This is a follow up blog about Alexander Solzhenitsyn. He suffered greatly while being imprisoned.  He won the 1970 Nobel Prize in Literature for his powerful writing on communist oppression and spiritual emptiness.  His 1962 novel, “One Day in the Life of Ivan Denisovich” described life in a Stalinist labor camp.  By 1973 Solzhentisyn had published “The Gulap Archipelago” which exposed the system of labor camps in Russia, resulting in his 1974 expulsion from the Soviet Union.

As a young pastor I remember His voice being clear, distinct and uncompromising, compared to the moral and ethical uncertainty of American culture. He gave me courage and a desire to speak the truth.  Here is a quote that made a lasting  impression on me as I was forming my theological view of reality.  After his imprisonment in the Russian gulap of Joseph Stalin’s “corrective labor camps” Solzhenitsyn wrote:

“It was granted to me to carry away from my prison years on my bent back, which nearly broke beneath its load, this essential experience: how a human being becomes evil and how good.  In the intoxication of youthful successes I had felt myself to be infallible, and I was therefore cruel.  In the surfeit of power I was a murderer and an oppressor.  In my most evil moments I was convinced that I was doing good, and I was well supplied with systematic arguments.  It was only when I lay there on rotting prison straw that I sensed within myself the first stirrings of good.   Gradually it was disclosed to me that the line separating good and evil passes not through states, not between classes, nor between political parties either – but right through every human heart – and through all human hearts…..That is why I turn back to the years of my imprisonment and say, sometimes to the astonishment of those about me: ‘Bless you, prison,’ for having been in my life!'”
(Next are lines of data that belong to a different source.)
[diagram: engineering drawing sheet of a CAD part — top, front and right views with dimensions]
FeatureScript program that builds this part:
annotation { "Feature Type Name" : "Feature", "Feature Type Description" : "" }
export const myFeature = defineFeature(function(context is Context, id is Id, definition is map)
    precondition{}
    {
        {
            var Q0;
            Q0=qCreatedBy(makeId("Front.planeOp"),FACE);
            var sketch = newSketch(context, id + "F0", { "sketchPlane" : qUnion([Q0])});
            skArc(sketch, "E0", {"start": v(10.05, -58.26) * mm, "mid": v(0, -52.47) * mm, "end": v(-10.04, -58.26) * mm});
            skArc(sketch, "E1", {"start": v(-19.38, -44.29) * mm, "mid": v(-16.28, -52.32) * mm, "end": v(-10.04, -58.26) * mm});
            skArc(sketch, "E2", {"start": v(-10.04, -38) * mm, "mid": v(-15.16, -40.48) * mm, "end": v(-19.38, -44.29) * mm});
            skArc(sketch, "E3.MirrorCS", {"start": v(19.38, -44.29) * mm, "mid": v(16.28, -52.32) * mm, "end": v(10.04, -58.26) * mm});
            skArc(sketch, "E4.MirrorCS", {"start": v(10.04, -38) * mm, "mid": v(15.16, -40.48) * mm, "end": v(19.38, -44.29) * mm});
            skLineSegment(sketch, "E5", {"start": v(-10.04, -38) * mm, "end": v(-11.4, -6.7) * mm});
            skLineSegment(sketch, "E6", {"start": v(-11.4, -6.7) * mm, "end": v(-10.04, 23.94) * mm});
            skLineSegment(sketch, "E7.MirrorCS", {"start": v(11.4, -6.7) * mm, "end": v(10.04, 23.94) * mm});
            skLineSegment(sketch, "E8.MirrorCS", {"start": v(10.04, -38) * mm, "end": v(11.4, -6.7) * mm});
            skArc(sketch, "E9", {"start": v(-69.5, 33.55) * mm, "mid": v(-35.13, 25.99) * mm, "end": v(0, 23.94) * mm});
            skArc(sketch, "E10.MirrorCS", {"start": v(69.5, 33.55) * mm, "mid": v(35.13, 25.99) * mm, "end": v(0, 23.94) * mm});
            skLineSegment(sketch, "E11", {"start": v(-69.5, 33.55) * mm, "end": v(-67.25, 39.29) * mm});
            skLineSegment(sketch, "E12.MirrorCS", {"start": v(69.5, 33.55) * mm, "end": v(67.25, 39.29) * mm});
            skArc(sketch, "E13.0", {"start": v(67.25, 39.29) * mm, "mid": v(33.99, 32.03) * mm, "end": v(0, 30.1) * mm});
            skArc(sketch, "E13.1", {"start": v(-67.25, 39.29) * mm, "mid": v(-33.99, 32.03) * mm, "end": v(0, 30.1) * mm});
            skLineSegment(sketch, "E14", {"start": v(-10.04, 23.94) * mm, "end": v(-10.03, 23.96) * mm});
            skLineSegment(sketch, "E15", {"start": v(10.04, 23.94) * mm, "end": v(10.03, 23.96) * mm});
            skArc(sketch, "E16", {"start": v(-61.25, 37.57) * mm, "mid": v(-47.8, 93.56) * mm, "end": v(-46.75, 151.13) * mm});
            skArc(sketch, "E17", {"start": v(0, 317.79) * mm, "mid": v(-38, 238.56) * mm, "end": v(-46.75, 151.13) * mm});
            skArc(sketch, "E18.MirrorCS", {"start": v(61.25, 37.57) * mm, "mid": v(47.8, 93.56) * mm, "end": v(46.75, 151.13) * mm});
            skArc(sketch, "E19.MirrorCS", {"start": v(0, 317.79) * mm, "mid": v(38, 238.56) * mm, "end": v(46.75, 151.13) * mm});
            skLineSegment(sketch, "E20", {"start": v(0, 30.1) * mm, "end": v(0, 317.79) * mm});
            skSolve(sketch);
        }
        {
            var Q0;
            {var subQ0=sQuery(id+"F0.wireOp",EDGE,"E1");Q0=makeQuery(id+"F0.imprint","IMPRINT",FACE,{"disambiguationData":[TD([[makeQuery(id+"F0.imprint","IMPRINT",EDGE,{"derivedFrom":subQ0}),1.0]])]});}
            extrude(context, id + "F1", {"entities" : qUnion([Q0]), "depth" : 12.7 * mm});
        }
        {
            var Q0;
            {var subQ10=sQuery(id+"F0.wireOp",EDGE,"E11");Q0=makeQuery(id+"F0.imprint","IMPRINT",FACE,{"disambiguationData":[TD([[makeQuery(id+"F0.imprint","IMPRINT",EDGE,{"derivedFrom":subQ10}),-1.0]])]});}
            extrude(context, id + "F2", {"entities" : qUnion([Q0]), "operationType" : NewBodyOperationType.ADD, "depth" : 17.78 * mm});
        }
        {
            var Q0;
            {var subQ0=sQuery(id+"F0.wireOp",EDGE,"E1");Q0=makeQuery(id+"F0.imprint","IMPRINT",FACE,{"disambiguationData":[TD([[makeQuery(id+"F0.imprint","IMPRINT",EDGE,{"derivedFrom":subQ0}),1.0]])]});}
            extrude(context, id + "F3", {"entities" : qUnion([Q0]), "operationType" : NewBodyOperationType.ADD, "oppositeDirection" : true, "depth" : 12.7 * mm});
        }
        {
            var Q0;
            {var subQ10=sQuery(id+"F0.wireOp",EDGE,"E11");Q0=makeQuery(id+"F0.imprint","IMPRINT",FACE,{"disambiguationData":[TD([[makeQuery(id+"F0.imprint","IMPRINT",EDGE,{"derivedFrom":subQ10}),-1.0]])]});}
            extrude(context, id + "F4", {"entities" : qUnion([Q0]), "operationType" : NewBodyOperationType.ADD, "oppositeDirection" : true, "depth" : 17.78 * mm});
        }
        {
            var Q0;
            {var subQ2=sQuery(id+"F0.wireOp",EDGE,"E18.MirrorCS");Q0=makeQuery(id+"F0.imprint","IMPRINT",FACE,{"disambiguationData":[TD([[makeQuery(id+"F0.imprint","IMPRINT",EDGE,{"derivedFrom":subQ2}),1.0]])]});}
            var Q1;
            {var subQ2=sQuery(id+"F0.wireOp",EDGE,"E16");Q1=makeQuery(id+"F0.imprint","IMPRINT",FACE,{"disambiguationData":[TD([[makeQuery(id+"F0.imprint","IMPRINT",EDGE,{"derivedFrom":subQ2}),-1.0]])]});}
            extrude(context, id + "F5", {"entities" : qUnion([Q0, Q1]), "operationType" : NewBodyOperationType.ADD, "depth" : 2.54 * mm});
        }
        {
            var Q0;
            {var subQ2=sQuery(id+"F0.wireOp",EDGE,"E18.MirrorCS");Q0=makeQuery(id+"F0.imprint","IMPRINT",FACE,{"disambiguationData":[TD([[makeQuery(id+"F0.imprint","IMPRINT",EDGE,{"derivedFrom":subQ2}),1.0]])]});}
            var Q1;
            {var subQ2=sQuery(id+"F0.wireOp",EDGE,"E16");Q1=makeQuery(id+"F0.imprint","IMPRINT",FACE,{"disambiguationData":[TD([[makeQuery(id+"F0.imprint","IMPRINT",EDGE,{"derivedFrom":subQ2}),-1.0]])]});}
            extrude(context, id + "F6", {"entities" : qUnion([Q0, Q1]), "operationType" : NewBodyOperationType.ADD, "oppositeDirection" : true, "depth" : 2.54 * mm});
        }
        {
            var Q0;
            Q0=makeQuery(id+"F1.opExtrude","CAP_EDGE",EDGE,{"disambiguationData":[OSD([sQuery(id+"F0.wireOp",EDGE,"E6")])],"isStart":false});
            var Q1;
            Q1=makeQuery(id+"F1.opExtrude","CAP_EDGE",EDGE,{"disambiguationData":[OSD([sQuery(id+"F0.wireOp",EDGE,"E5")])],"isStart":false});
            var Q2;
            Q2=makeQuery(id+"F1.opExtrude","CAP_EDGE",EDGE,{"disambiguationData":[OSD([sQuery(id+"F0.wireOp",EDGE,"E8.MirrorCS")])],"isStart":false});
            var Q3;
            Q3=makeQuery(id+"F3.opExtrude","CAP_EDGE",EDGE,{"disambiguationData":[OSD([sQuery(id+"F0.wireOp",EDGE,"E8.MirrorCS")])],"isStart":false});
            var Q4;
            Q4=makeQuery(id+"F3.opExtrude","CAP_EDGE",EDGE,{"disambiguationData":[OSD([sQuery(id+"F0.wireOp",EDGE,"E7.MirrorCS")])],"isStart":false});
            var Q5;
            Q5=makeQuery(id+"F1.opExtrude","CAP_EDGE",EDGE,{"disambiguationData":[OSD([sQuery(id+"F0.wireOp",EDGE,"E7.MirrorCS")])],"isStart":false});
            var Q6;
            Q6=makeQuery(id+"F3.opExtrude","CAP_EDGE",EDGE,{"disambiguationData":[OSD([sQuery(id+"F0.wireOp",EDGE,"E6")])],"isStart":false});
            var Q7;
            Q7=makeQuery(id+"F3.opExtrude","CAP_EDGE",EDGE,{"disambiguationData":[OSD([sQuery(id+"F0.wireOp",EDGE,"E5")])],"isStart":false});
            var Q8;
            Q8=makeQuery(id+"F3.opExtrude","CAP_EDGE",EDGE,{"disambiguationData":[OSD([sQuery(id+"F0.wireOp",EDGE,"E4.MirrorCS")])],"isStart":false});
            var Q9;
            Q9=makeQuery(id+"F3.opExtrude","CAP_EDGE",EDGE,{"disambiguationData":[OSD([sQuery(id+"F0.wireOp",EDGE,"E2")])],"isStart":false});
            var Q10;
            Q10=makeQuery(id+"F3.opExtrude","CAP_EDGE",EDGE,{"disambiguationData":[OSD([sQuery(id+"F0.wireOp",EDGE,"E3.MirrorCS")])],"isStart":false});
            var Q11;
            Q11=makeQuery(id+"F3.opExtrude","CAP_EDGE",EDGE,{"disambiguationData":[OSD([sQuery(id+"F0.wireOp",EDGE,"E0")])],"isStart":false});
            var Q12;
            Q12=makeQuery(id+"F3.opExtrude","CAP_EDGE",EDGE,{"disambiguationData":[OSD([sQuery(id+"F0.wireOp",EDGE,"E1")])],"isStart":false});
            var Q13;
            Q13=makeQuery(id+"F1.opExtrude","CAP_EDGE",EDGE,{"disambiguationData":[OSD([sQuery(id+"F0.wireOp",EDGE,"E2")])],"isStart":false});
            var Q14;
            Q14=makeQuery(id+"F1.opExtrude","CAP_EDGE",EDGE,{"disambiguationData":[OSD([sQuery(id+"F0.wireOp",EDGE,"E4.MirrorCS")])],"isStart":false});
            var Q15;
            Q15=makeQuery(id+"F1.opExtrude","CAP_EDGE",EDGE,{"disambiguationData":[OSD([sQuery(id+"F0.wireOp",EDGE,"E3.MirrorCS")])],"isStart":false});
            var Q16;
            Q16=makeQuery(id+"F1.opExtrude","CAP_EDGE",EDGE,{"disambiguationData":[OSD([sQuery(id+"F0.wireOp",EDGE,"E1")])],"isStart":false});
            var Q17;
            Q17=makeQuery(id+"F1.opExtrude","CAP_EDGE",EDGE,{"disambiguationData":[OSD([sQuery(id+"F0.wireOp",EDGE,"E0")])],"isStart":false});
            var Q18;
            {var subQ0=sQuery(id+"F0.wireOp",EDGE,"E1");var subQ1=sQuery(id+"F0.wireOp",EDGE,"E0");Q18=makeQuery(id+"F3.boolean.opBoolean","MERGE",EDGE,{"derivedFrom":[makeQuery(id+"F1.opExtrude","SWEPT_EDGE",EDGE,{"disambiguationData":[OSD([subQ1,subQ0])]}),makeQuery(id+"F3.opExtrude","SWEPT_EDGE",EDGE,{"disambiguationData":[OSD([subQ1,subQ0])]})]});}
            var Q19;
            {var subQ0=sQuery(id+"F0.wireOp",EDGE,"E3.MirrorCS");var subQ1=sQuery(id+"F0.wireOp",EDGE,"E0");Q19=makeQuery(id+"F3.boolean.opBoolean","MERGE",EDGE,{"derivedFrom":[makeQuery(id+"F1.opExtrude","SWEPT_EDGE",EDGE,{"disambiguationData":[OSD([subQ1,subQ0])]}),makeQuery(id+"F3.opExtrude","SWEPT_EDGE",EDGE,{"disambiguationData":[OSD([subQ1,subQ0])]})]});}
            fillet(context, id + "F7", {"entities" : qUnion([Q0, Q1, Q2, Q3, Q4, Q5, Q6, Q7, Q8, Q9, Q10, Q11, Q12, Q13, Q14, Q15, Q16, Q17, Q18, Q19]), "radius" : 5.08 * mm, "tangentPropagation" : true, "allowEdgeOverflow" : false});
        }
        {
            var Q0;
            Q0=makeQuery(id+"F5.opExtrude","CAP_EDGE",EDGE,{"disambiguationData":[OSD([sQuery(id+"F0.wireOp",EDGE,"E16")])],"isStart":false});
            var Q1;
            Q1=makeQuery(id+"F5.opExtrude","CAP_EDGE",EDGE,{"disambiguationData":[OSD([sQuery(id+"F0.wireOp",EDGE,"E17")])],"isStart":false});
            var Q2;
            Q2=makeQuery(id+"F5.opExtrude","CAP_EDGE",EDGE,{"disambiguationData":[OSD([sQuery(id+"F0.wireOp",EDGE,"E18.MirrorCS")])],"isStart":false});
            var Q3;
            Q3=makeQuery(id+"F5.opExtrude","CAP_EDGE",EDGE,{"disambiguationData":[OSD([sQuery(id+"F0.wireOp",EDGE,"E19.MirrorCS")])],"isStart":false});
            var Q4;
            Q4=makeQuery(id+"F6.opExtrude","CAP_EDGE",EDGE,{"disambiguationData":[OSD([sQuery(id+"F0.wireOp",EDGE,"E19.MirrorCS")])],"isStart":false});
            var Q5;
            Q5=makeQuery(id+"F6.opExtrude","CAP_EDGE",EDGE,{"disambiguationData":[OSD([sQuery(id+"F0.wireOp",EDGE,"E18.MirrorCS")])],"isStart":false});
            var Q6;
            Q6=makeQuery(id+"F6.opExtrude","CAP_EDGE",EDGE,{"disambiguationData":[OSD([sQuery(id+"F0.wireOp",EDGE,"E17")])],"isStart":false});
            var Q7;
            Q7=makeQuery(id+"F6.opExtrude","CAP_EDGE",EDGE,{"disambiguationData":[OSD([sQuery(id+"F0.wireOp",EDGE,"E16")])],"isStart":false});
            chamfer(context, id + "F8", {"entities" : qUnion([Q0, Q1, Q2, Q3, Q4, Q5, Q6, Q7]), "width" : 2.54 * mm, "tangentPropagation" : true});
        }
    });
Solzhenitsyn acknowledges his youthful arrogance, believing that he was doing good while being blind to his cruelty.  By the amazing grace of God, while lying on “rotting prison straw”  he felt the “first stirrings of good” in his own soul.  It was then that he came to see that the line that separated “good and evil passed through every human heart.”  I never forgot those words.  Solzhenitsyn was able to bless his time in prison for helping him form a conviction about good and evil. He wrote elsewhere, “If only it were so simple.  If only there were evil people somewhere insidiously committing evil deeds and it was necessary only to separate them.  But the line dividing good and evil cuts through the heart of every human being.  And who is willing to destroy a piece of his own heart.”

In those formative years I also remember Henri Nouwen’s words characterizing Thomas Merton: “Merton knew only too well that the sin, evil and violence that he found in the world, were the same sin, the same evil, and the same violence that he had discovered in his own heart…..The impurity in the world was a mirror of the impurity in his own heart.”

Ever since those days, I’ve learned to accept, even though I want at times to deny, the presence of  good and evil in my own heart. It has kept me humbly dependent on God’s grace, living with “moral realism.”  Regarding himself, Paul said, “But God had mercy on me so that Christ Jesus could use me as a prime example of his great patience with even the worst of sinners” ( I Tim 1:16). David acknowledged, “But I am conscious of my rebellion, and my sin is always before me” (Ps. 51:3).